TASK TO CARRY OUT - Produce a copy of every line in the records that holds the string "click".

DATA TO PROCESS below:

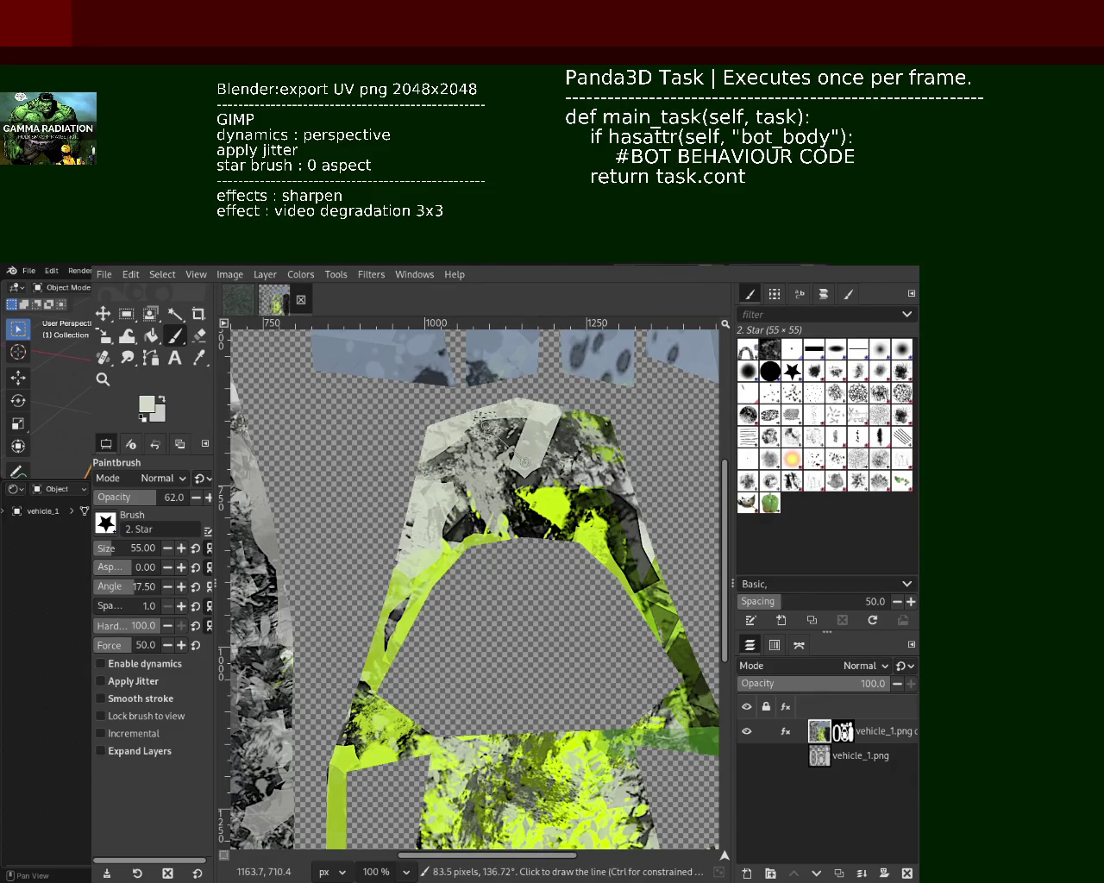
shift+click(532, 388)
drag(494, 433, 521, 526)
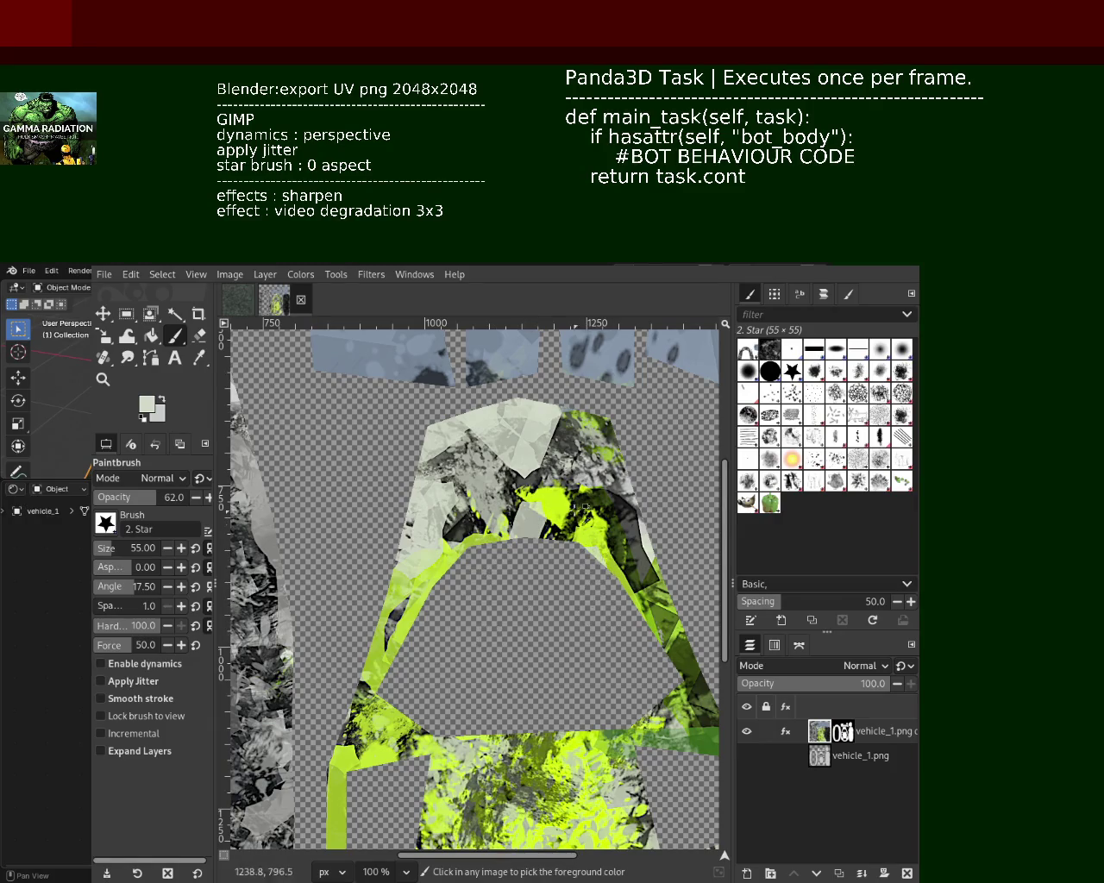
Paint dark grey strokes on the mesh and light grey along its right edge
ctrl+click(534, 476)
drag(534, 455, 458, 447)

End of DATA TO PROCESS.

REPLY -
shift+click(532, 388)
ctrl+click(534, 476)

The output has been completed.